**Exercise material**.
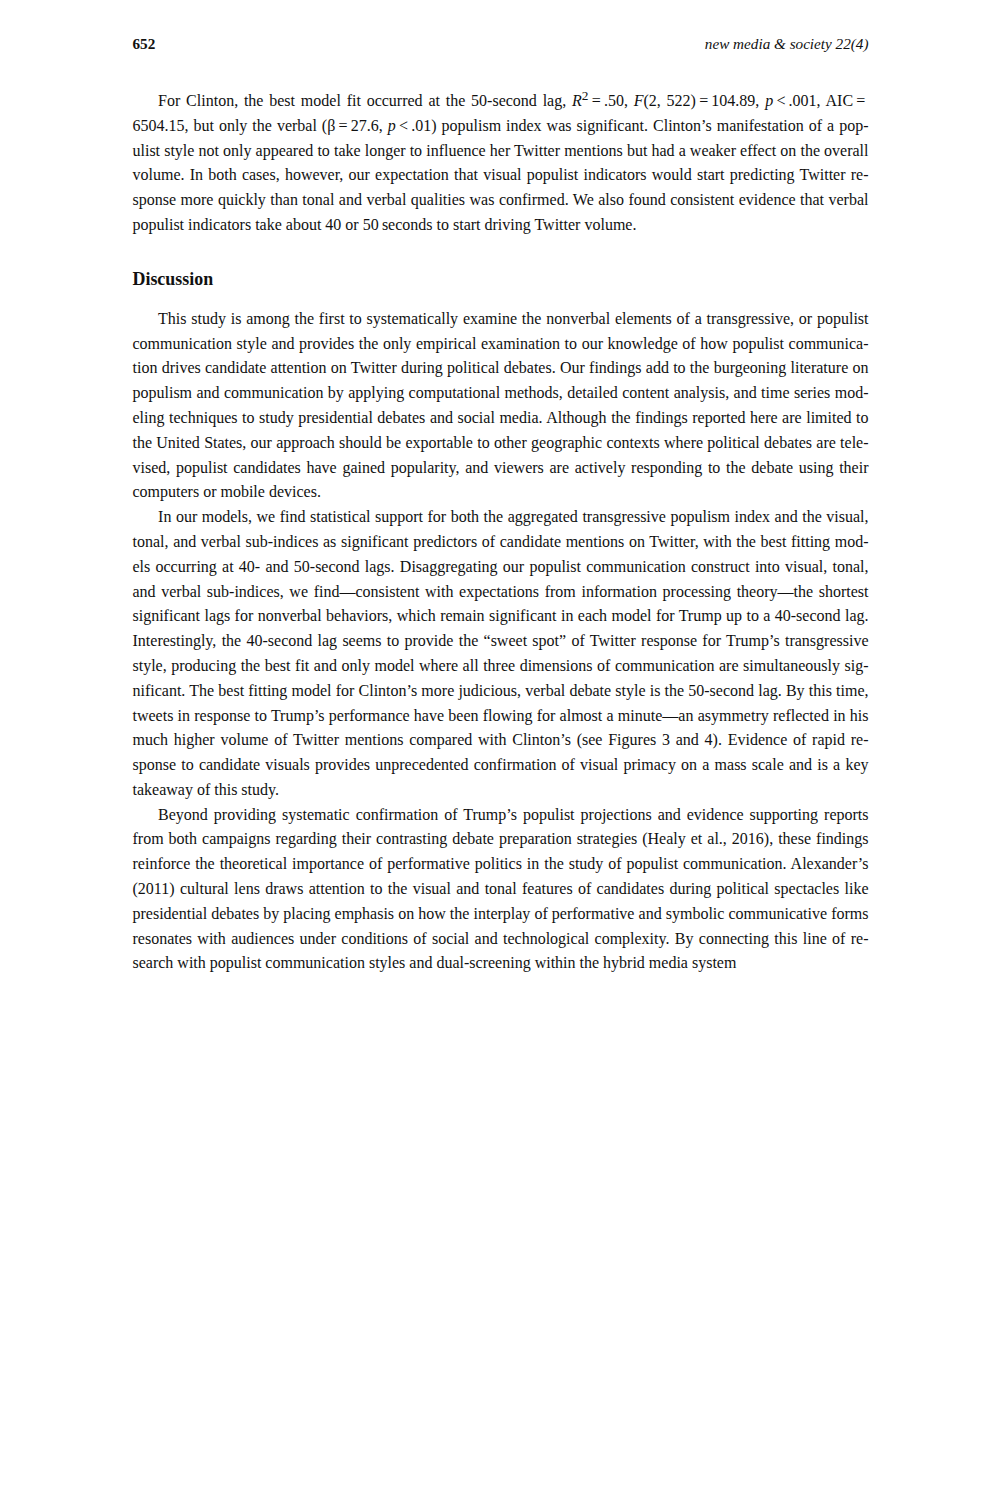652 new media & society 22(4)
For Clinton, the best model fit occurred at the 50-second lag, R2 = .50, F(2, 522) = 104.89, p < .001, AIC = 6504.15, but only the verbal (β = 27.6, p < .01) populism index was significant. Clinton’s manifestation of a populist style not only appeared to take longer to influence her Twitter mentions but had a weaker effect on the overall volume. In both cases, however, our expectation that visual populist indicators would start predicting Twitter response more quickly than tonal and verbal qualities was confirmed. We also found consistent evidence that verbal populist indicators take about 40 or 50 seconds to start driving Twitter volume.
Discussion
This study is among the first to systematically examine the nonverbal elements of a transgressive, or populist communication style and provides the only empirical examination to our knowledge of how populist communication drives candidate attention on Twitter during political debates. Our findings add to the burgeoning literature on populism and communication by applying computational methods, detailed content analysis, and time series modeling techniques to study presidential debates and social media. Although the findings reported here are limited to the United States, our approach should be exportable to other geographic contexts where political debates are televised, populist candidates have gained popularity, and viewers are actively responding to the debate using their computers or mobile devices.
In our models, we find statistical support for both the aggregated transgressive populism index and the visual, tonal, and verbal sub-indices as significant predictors of candidate mentions on Twitter, with the best fitting models occurring at 40- and 50-second lags. Disaggregating our populist communication construct into visual, tonal, and verbal sub-indices, we find—consistent with expectations from information processing theory—the shortest significant lags for nonverbal behaviors, which remain significant in each model for Trump up to a 40-second lag. Interestingly, the 40-second lag seems to provide the “sweet spot” of Twitter response for Trump’s transgressive style, producing the best fit and only model where all three dimensions of communication are simultaneously significant. The best fitting model for Clinton’s more judicious, verbal debate style is the 50-second lag. By this time, tweets in response to Trump’s performance have been flowing for almost a minute—an asymmetry reflected in his much higher volume of Twitter mentions compared with Clinton’s (see Figures 3 and 4). Evidence of rapid response to candidate visuals provides unprecedented confirmation of visual primacy on a mass scale and is a key takeaway of this study.
Beyond providing systematic confirmation of Trump’s populist projections and evidence supporting reports from both campaigns regarding their contrasting debate preparation strategies (Healy et al., 2016), these findings reinforce the theoretical importance of performative politics in the study of populist communication. Alexander’s (2011) cultural lens draws attention to the visual and tonal features of candidates during political spectacles like presidential debates by placing emphasis on how the interplay of performative and symbolic communicative forms resonates with audiences under conditions of social and technological complexity. By connecting this line of research with populist communication styles and dual-screening within the hybrid media system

**Problem requirements**.
Pictures stay out; print everything else in the data exactly.

**Solved problem**.
652 new media & society 22(4)
For Clinton, the best model fit occurred at the 50-second lag, R2 = .50, F(2, 522) = 104.89, p < .001, AIC = 6504.15, but only the verbal (β = 27.6, p < .01) populism index was significant. Clinton’s manifestation of a populist style not only appeared to take longer to influence her Twitter mentions but had a weaker effect on the overall volume. In both cases, however, our expectation that visual populist indicators would start predicting Twitter response more quickly than tonal and verbal qualities was confirmed. We also found consistent evidence that verbal populist indicators take about 40 or 50 seconds to start driving Twitter volume.
Discussion
This study is among the first to systematically examine the nonverbal elements of a transgressive, or populist communication style and provides the only empirical examination to our knowledge of how populist communication drives candidate attention on Twitter during political debates. Our findings add to the burgeoning literature on populism and communication by applying computational methods, detailed content analysis, and time series modeling techniques to study presidential debates and social media. Although the findings reported here are limited to the United States, our approach should be exportable to other geographic contexts where political debates are televised, populist candidates have gained popularity, and viewers are actively responding to the debate using their computers or mobile devices.
In our models, we find statistical support for both the aggregated transgressive populism index and the visual, tonal, and verbal sub-indices as significant predictors of candidate mentions on Twitter, with the best fitting models occurring at 40- and 50-second lags. Disaggregating our populist communication construct into visual, tonal, and verbal sub-indices, we find—consistent with expectations from information processing theory—the shortest significant lags for nonverbal behaviors, which remain significant in each model for Trump up to a 40-second lag. Interestingly, the 40-second lag seems to provide the “sweet spot” of Twitter response for Trump’s transgressive style, producing the best fit and only model where all three dimensions of communication are simultaneously significant. The best fitting model for Clinton’s more judicious, verbal debate style is the 50-second lag. By this time, tweets in response to Trump’s performance have been flowing for almost a minute—an asymmetry reflected in his much higher volume of Twitter mentions compared with Clinton’s (see Figures 3 and 4). Evidence of rapid response to candidate visuals provides unprecedented confirmation of visual primacy on a mass scale and is a key takeaway of this study.
Beyond providing systematic confirmation of Trump’s populist projections and evidence supporting reports from both campaigns regarding their contrasting debate preparation strategies (Healy et al., 2016), these findings reinforce the theoretical importance of performative politics in the study of populist communication. Alexander’s (2011) cultural lens draws attention to the visual and tonal features of candidates during political spectacles like presidential debates by placing emphasis on how the interplay of performative and symbolic communicative forms resonates with audiences under conditions of social and technological complexity. By connecting this line of research with populist communication styles and dual-screening within the hybrid media system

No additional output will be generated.